In Belgium, the concept of legal privilege exists. Its violation is criminally sanctioned (Art. 458 of the Criminal Code). Legal privilege is considered to be fundamental to the legal order of Belgium and a fundamental pillar of the right of defence. The specific provisions of the legal privilege are set out in the Codex Deontology for Lawyers (The European Deontology Codex (CCBE) also foresees the concept of legal privilege).
In Belgium, an Internal Audit is carried out by auditors who also have a legal privilege.
How much importance does your government place on tackling bribery and corruption? How do you think your jurisdiction’s approach to anti-bribery and corruption compares on an international scale?
After an investigation is completed, severe sanctions are asked before the Court by the Public Prosecutor. When the bribery or corruption is considered to have been perpetrated, the courts apply often those severe sanctions.
Generally how serious are organisations in your country about preventing bribery and corruption?
We are aware that companies doing business in countries listed rather high on the Corruption Perceptions Index of Transparency International, give extensive attention to undertaking the necessary measures to prevent bribery and corruption (in 2018, Belgium was ranked 17th out of the 180 countries according to that index. It is an indicator of public sector corruption where number 1 is considered the least corrupt country and number 180 is considered the most corrupt country).
In addition, the prevention of bribery and corruption is an important point of attention for companies that derive a significant part of their turnover from public work contracts. Trainings and a code of conduct with specific provisions regarding bribery and corruption is usually foreseen in these companies.
What are the biggest challenges enforcement agencies/regulators face when investigating and prosecuting cases of bribery and corruption in your jurisdiction?
As mentioned above (see question 16), an internal report on the Central Anti-Corruption Service (Centrale Dienst ter Bestrijding van Corruptie/Office Central pour la Répression de la Corruption) shows that the lack of resources is the biggest challenge as there has been a serious shortage of staff and resources for a number of years. As a result, only few cases regarding corruption are being investigated and prosecuted.
What do you consider will be the most significant corruption-related challenges posed to businesses in your jurisdiction over the next 18 months?

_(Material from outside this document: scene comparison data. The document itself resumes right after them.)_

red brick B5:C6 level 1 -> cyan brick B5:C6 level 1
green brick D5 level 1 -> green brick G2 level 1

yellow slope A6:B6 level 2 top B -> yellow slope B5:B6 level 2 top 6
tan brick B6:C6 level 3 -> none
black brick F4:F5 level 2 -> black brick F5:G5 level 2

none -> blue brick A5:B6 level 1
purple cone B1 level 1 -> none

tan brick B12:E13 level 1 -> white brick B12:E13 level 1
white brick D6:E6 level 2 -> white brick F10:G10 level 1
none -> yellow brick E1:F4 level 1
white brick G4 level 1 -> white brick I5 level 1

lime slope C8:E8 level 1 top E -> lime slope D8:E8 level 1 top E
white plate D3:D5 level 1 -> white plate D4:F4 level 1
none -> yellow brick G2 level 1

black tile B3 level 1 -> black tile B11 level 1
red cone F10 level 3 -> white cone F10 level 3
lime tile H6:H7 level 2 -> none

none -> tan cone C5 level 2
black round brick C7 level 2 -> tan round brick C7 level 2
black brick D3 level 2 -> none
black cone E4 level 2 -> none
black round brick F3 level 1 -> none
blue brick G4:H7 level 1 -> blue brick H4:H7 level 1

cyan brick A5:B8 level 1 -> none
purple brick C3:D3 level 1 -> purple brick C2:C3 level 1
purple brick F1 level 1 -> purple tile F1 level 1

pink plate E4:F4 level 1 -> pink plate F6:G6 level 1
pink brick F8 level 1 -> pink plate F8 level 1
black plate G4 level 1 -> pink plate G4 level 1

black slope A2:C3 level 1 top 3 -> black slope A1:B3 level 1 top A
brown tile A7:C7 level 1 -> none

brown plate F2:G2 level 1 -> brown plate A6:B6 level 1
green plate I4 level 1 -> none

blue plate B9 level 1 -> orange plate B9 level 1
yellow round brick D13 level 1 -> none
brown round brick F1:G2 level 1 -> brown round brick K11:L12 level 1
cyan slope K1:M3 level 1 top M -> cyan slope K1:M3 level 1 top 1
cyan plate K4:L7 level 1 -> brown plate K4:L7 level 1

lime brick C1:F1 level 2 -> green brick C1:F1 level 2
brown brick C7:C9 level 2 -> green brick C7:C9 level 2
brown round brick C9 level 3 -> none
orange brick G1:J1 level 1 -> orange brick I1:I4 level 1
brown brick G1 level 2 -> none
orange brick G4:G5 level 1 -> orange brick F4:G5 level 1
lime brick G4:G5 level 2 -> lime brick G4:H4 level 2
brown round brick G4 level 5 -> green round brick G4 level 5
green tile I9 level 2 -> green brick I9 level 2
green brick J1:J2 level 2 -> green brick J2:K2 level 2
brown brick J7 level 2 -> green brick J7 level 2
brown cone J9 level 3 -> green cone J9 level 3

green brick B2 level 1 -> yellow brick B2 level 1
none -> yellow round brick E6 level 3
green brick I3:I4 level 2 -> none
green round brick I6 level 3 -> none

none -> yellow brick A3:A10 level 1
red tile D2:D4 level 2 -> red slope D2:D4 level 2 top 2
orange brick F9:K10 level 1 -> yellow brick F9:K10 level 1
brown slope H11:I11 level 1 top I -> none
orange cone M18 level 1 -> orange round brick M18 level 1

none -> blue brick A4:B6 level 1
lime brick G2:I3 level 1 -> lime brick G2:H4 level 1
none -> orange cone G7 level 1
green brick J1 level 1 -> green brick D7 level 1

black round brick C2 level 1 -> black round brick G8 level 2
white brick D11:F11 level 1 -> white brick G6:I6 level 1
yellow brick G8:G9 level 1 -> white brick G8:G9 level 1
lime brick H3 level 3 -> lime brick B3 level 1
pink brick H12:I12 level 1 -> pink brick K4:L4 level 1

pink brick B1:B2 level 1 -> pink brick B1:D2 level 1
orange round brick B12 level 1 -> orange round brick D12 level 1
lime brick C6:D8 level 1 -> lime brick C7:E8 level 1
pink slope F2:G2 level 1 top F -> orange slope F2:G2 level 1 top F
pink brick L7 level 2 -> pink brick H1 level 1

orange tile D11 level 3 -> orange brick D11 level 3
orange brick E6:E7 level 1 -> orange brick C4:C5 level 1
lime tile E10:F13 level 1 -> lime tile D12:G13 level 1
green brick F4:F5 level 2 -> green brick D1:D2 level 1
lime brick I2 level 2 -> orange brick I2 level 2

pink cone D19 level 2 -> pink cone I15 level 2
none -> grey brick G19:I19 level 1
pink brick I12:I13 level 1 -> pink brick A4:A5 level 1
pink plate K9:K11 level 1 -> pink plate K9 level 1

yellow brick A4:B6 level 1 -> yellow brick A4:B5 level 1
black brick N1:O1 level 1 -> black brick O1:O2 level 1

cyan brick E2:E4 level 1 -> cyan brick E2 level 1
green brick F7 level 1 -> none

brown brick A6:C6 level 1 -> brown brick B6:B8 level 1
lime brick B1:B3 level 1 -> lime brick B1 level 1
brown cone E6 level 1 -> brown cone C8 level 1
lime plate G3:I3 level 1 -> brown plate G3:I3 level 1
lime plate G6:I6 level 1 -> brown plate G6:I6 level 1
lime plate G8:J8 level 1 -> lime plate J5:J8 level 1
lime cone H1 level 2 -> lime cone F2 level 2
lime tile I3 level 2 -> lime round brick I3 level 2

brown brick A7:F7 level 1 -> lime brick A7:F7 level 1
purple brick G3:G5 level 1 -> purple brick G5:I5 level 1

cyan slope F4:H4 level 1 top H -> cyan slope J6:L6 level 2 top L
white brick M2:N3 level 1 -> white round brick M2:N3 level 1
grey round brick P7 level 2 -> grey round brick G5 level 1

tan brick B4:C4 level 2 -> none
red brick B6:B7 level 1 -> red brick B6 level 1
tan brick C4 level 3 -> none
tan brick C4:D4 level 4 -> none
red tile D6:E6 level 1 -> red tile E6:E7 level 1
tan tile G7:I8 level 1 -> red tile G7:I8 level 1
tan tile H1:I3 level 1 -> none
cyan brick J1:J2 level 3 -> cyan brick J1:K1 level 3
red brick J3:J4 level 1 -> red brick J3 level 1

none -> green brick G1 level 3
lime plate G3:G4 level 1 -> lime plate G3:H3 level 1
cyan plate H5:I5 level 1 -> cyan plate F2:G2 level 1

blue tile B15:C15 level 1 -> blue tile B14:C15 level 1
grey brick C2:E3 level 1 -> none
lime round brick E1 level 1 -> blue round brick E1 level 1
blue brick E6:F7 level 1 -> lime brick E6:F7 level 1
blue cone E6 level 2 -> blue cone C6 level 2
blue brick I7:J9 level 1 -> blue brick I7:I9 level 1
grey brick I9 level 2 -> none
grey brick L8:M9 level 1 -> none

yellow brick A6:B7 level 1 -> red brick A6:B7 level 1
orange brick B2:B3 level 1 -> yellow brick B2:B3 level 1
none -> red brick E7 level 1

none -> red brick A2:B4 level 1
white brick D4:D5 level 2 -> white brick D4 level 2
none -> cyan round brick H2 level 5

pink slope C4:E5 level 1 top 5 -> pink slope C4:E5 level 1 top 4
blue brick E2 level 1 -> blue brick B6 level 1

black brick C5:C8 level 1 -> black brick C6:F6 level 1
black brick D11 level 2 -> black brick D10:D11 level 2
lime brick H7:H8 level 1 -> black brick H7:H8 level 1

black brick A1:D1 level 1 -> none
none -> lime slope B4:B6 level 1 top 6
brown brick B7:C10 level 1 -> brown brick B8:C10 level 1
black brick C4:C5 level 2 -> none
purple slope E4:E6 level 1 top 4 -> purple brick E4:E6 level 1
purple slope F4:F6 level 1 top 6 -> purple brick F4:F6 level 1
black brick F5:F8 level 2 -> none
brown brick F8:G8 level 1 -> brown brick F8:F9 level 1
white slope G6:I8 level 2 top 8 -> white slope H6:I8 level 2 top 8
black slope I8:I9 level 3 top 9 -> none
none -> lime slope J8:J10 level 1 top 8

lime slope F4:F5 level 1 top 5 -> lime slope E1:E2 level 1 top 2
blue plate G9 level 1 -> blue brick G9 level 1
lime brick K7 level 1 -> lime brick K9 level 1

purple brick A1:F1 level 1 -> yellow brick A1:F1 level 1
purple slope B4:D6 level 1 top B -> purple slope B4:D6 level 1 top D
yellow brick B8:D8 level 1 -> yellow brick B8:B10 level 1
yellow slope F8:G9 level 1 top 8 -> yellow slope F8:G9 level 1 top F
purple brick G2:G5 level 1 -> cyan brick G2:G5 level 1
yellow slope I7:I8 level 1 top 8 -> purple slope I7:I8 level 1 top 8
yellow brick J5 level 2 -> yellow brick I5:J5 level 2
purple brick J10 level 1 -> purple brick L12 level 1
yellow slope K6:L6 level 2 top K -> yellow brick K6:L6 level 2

Companies should develop structures and have policies in place to prevent individuals from committing acts of corruption or bribery at their own initiative, such as the instalment of double signature policies. In addition, companies must undertake preventive measures and provide for trainings (throughout the whole organisational structure) to prevent that corruption or bribery would take place and that the company as a consequence incurs losses and reputational damage. This is a point of attention not only for companies working in countries where corruption is common but also in Western countries or local structures.
How would you improve the legal framework and process for preventing, investigating and prosecuting cases of bribery and corruption?
In Belgium a sufficient legal framework exists for investigating and prosecuting cases of bribery and corruption. However, due to a lack of available resources (personnel and material) the investigation and prosecution of bribery and corruption lacks efficiency and efficacy. We advocate for an improvement in this regard.